## Document section:
++++++++++
The Clash Between Customer Experience and Market Research Titans

Why is customer experience at odds with market research? As the customer experience discipline began to expand within organizations, there is natural and healthy tension with other functions. Where does customer experience fit and how does it work with other teams? At times, it even overlaps with other functions.  This growing pain is most evident between customer experience and market research and yet, it is the least talked about.

As a customer experience practitioner whose career began in the marketing function, I bring a unique perspective in that I understand points of view from both sides. During my marketing career, I learned the market research fundamentals and I managed a market research team for several years.  

One of the frequent feedbacks that I received over the years from other customer experience professionals is that they are frustrated with their market research teams both operationally and structurally.  Some market research teams have been absorbed into customer experience groups. The two functions’ roles and responsibilities are blurred.  Other market research groups have been left free standing structurally, but their customer experience counterparts have refused to work with them.   

Root Cause of Customer Experience and Market Research Conflict

The common area where the customer experience and market research roles intersect is customer research and the desire to gain greater customer understanding.  Without insights on customer opinions, thoughts and feelings, customer experience will cease to exist. The role of generating customer research historically lies within the market research function. Since one group has the data and the second group wants the data, you would think that customer experience and market research would be working harmoniously together. But this is not necessarily the case. 

Customer Experience’s Negative Perception of Market Research

1.      Market Research Takes Too Long to Get Customer Feedback

Prior to the birth of the customer experience function, the market research annual budget cycle begins with a market research plan.  Every research project is carefully planned.  Depending on the scope of the research project, the timeline to conduct an assignment typically spans from weeks to several months.  This annual planning process worked well for a long time where market research worked side by side with their marketing teams.

That is until customer experience came along.  In the new digital age, customer experience professionals will often complain that it takes too long to get customer data from their market research teams.  In a world where bad customer feedback can literally explode in seconds, a customer experience professional does not have the luxury of waiting days, weeks or months to react.

2.      Market Research Generates Data but Little or No Action

The traditional market research role begins with research objective formulation, research design, survey execution, data collection, analysis, and ends with report generation.  Sometimes a presentation is given on the reports.  It ends there.

Market research relies on someone else taking the data and acting on them.  I have rarely seen market researchers ever following up to see if any actions were generated from their research. It simply has not been their role.

As a former market research department manager, I was appalled at how many research projects were placed on the shelf and forgotten upon completion. No one ever did anything with the results.  The market research status quo continues where more expensive research is completed and it keeps piling up.

As a customer experience professional, we see the world as action oriented.  If we constantly operate on strategic theory with no action, our profession will die.  In fact, we will all lose our jobs. There lies the conflict. Market research sees the world as designing scientifically sound customer research.  Customer experience wants a world full of action.  

3.      Market Research Has Data but Few Insights

Most market researchers see their profession as a science.  They operate under the principles of science and statistics where optimal sampling results in confidence level in the data. Have you ever tried to get a market researcher to give you an opinion when the customer responses in a survey are small?  Market researchers are not comfortable in making extrapolations.  They also function in a box that isolates their research project against the other data noise.  This keeps the research data pure.
++++++++++
## Challenges:
**A)** In the article on customer experience and market research, what is the typical timeline for conducting a market research assignment?
**B)** Print the article's text from "1.      Market Research Takes" to "their marketing teams.".
The material that comes next is separate from the article.

## Data extract:
++++++++++
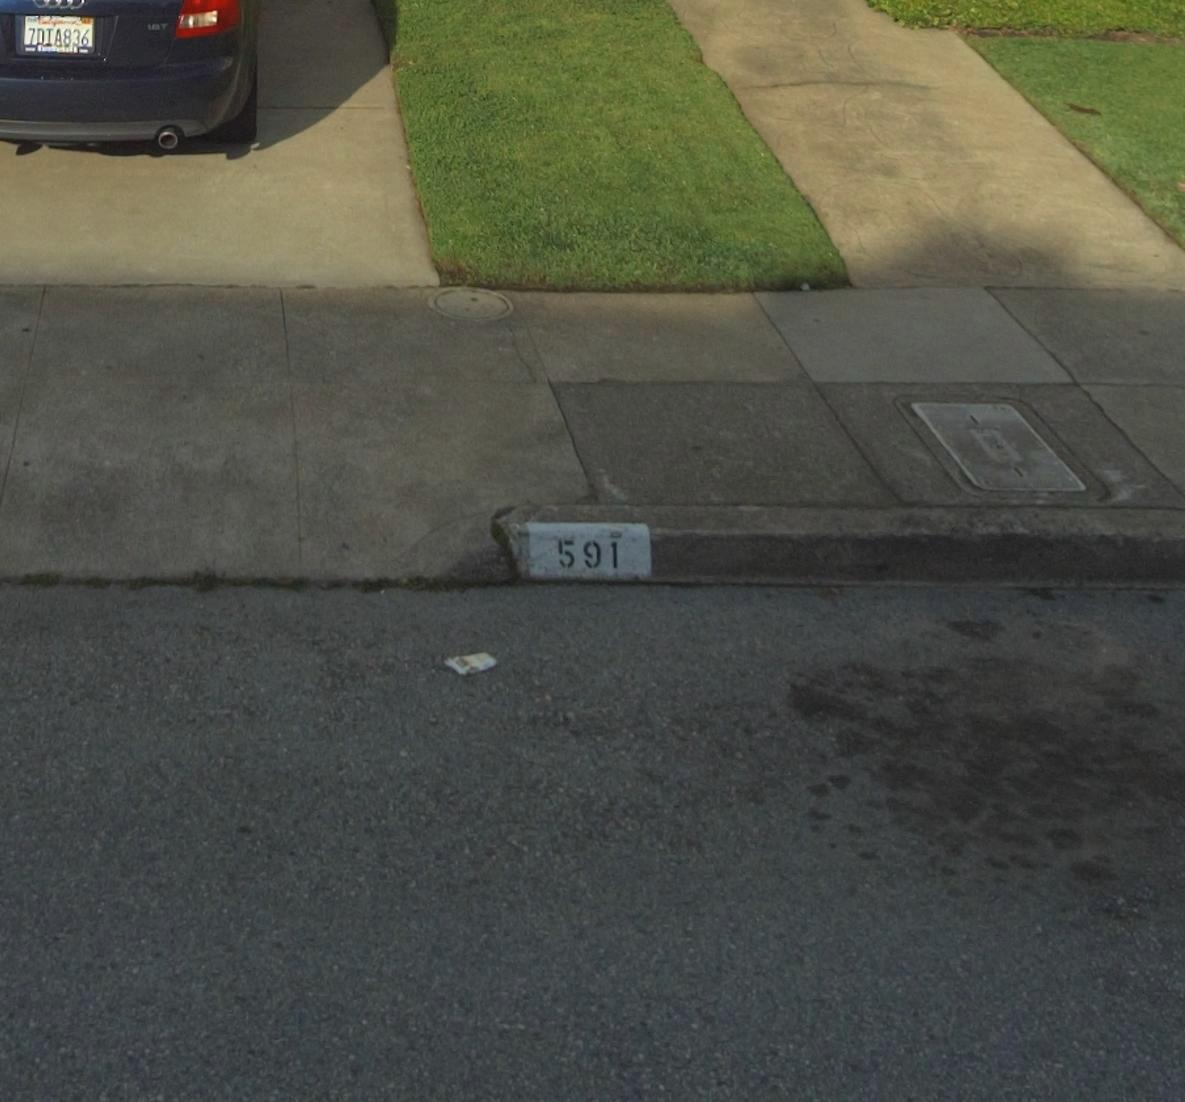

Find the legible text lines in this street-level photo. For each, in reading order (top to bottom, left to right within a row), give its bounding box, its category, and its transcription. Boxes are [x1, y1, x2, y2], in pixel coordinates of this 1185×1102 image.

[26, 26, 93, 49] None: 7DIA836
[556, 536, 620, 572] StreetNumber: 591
++++++++++
## Per-task outputs:
**A)** It typically spans from weeks to several months, depending on the project's scope.

**B)**
1.      Market Research Takes Too Long to Get Customer Feedback

Prior to the birth of the customer experience function, the market research annual budget cycle begins with a market research plan.  Every research project is carefully planned.  Depending on the scope of the research project, the timeline to conduct an assignment typically spans from weeks to several months.  This annual planning process worked well for a long time where market research worked side by side with their marketing teams.